Michael and Cecilia Ibru University
- Type: Private
- Established: 2015
- Chancellor: Cecilia Ibru
- Vice-Chancellor: Professor Ibiyinka A. Fuwape
- Location: Agbara-Otor, Delta State, Nigeria
- Website: mciu.edu.ng

= Michael and Cecilia Ibru University =

Nigerian private university

Michael and Cecilia Ibru University is a private university located in Agbara-Otor in Delta State. The university was founded in 2015 by industrialist Michael Ibru and his wife, Cecilia Ibru. It is one of the Institutions supporting the AltSchool Africa programme to develop software engineers across the continent.

== Academic division ==
Michael and Cecilia Ibru University has a number of faculties and courses available. The National Universities Commission (NUC) approved 13 additional courses in 2021 to the institution. Some of the courses approved include LL.B Law, Marketing, Mass Communication, Microbiology, Public Administration and others.

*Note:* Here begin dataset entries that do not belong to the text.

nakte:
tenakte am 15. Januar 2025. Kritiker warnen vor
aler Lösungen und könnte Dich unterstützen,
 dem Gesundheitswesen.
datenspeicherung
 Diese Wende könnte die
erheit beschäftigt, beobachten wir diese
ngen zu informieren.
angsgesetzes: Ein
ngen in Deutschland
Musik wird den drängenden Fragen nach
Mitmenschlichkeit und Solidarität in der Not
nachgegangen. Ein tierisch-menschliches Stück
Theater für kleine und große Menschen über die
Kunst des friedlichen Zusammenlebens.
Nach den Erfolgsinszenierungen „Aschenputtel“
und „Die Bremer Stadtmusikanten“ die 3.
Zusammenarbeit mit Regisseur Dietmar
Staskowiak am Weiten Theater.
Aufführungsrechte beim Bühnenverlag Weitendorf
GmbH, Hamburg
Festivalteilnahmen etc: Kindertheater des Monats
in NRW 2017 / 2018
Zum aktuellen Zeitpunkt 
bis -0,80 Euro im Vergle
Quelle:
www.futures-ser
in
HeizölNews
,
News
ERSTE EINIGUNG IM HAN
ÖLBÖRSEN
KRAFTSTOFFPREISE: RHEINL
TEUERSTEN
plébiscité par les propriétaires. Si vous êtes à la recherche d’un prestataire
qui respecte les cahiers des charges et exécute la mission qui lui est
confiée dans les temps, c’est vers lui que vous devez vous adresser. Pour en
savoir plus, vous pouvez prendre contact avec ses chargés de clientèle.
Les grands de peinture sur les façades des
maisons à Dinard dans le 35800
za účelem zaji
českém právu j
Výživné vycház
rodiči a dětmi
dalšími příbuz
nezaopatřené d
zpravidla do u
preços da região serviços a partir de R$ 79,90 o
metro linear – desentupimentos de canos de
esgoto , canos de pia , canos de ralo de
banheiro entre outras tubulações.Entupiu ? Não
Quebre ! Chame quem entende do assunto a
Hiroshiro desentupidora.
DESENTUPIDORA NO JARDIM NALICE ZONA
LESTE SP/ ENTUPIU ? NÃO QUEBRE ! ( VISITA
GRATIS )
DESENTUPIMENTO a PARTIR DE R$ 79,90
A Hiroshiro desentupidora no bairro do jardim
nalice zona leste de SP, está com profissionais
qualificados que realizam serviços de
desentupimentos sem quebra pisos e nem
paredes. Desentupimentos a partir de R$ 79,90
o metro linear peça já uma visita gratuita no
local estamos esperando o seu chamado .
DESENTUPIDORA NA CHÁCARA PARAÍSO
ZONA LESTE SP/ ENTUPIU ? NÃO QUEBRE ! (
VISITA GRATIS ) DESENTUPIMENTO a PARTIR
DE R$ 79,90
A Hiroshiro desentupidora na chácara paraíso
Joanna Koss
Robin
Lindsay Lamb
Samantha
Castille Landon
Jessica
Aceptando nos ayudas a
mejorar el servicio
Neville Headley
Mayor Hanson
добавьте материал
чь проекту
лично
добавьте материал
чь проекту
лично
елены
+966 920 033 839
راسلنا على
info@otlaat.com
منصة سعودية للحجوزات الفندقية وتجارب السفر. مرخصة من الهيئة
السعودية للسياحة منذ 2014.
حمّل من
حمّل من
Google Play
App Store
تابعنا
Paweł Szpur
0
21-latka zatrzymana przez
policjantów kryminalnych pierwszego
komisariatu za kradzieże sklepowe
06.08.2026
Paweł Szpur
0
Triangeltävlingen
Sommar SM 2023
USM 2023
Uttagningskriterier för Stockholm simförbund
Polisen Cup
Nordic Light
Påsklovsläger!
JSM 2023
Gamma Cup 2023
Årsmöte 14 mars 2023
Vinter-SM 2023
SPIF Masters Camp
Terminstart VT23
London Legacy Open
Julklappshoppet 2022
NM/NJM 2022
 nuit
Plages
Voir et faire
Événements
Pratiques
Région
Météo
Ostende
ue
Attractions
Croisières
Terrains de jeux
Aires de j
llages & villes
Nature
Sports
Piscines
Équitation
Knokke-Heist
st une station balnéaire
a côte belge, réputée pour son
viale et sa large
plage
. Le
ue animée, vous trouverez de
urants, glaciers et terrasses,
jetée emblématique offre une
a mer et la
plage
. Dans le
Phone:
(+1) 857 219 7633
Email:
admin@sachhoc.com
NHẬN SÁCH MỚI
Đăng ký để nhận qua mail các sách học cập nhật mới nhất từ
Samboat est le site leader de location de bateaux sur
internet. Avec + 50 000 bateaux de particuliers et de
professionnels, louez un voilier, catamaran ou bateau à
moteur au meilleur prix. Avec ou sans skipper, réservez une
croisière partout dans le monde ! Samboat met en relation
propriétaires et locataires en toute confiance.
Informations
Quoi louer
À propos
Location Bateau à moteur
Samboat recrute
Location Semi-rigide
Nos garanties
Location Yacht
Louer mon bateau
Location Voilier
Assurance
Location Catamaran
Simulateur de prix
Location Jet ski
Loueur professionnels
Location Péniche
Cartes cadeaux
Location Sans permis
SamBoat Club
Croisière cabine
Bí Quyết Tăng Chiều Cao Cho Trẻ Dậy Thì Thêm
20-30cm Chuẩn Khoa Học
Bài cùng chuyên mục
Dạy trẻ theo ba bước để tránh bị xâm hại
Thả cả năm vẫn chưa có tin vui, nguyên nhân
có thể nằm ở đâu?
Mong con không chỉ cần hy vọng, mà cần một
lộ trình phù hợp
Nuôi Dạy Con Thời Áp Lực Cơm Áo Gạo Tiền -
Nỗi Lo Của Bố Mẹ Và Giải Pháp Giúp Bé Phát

The faculties in the university are listed below:

- Faculty of Arts and Humanities
- Faculty of Computing
- Faculty of Law
- Faculty of Management and Social Science
- Faculty of Natural and Applied Science

== Vice Chancellor ==
The vice chancellor of Michael and Cecilia Ibru University is Professor Ibiyinka Fuwape. The professor of Physics is the second substantive Vice-Chancellor of the Michael and Cecilia Ibru University. Before her appointment as the Vice Chancellor of Michael and Cecilia Ibru University, she was a professor and Lecturer at Federal University of Technology, Akure.

==Pro-chancellor==
Joop Berkhout was until February 10, 2025, the Pro-chancellor and Chairman of the governing body of the university.